• **Exercise brief**: Set down every record below exactly as it stands, with the pictures omitted.
------ Exercise materials ------
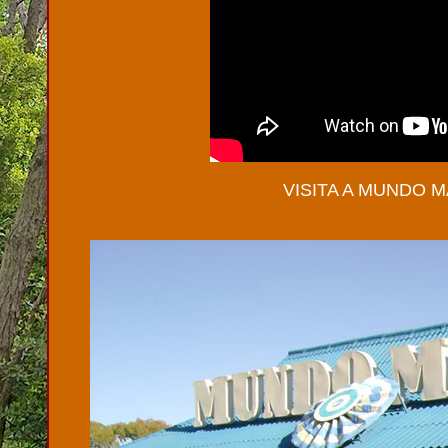
VISITA A MUNDO M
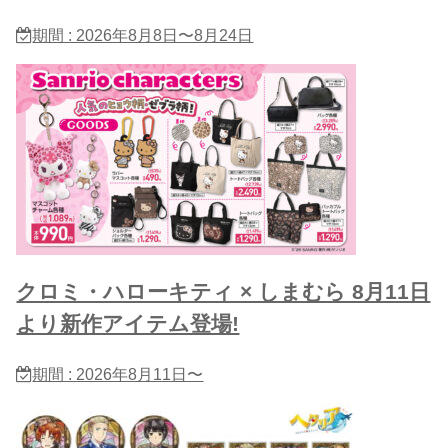
期間 : 2026年8月8日〜8月24日
クロミ・ハローキティ × しまむら 8月11日
より新作アイテム登場!
期間 : 2026年8月11日〜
------
• **Reply**:
VISITA A MUNDO M
期間 : 2026年8月8日〜8月24日
クロミ・ハローキティ × しまむら 8月11日
より新作アイテム登場!
期間 : 2026年8月11日〜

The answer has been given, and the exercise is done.